[[ SELECTED TEXT, beginning ]]

In this paper, we have proposed the new brain-inspired algorithm AMPD that incorporates three functional principles observed in primate visual system, namely contrast adaptation, image structure based afferent pooling and ambiguity based lateral interaction. The AMPD is an extension of the state of the art algorithm FFV1MT [20], which is appreciated by both computer vision and biological vision communities. Contemporary computer vision methods to Heeger et al. [19], such as Lucas and Kanade and Horn and Schunck, which study local motion estimation and global constraints to solve aperture problem, have been revisited by the computer vision with great interest [6] and a lot of investigations are being carried out to regulate the information diffusion from non-ambiguous regions to ambiguous regions based on image structure. Very few attempts have been made to incorporate these ideas into spatio-temporal filter based models, and given the recent growth in neuroscience, it is very interesting to revisit this model incorporating the new findings and examining the efficacy. Differently from FFV1MT and Spynet [16], which only rely on scale space for diffusion of non-local cues, our AMPD model provides a clue on the potential role played by the recurrent interactions in solving the blank wall problem by non local cue propagation. It is also worth noting that bilateral filtering based techniques are gaining popularity in semantic segmentation using convolutional neural networks. Here, we show how neural modulation based on local context amounts to such bilateral filtering and a promising direction to explore even for dense optical flow.

The AMPD improves the flow estimation compared to FFV1MT and it has opened up several interesting sub problems, which could be of relevance to biologists as well, for example to investigate what could be afferent pooling strategy of MT when there are multiple surfaces or occlusion boundaries within the MT RFs, or if we could recover a better dense optical flow map by considering decoding problem as a deblurring problem due the spatial support of the filters.

[[ SELECTED TEXT, end ]]
[[ RECORD SET, beginning ]]

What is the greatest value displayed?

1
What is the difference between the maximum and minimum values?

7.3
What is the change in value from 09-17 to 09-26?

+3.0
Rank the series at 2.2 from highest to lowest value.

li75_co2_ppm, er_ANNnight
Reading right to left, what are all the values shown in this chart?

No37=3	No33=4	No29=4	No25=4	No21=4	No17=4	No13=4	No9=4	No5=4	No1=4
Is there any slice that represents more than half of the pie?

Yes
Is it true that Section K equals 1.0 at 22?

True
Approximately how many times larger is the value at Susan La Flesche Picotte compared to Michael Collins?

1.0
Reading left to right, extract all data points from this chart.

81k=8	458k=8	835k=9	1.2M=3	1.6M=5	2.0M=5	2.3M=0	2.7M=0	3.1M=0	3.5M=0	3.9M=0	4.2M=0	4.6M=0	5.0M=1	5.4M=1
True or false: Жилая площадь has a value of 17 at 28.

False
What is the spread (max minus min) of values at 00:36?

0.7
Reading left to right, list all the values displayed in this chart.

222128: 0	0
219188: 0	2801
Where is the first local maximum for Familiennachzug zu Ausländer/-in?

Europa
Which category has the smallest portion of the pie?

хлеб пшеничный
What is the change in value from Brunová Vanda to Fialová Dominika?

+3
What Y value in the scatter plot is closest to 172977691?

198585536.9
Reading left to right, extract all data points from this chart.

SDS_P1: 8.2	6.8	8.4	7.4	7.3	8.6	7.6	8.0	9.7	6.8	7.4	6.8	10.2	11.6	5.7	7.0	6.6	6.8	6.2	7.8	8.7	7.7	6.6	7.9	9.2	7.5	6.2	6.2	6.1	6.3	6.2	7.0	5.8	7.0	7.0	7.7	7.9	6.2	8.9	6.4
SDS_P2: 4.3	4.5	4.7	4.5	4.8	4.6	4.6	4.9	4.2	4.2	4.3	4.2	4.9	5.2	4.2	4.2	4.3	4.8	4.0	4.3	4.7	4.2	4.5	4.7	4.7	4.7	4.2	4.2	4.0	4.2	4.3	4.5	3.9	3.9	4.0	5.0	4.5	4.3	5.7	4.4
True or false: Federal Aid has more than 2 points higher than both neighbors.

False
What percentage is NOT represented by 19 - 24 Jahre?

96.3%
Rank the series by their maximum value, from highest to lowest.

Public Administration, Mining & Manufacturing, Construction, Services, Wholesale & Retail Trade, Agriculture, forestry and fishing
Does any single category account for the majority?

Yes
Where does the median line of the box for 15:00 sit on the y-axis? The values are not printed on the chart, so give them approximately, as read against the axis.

[[ RECORD SET, end ]]

* [TASK TO COMPLETE]: In the passage on the AMPD algorithm, which existing algorithm is AMPD described as extending? These rows have no connection to the passage on the AMPD algorithm.

* [RESPONSE AREA]: FFV1MT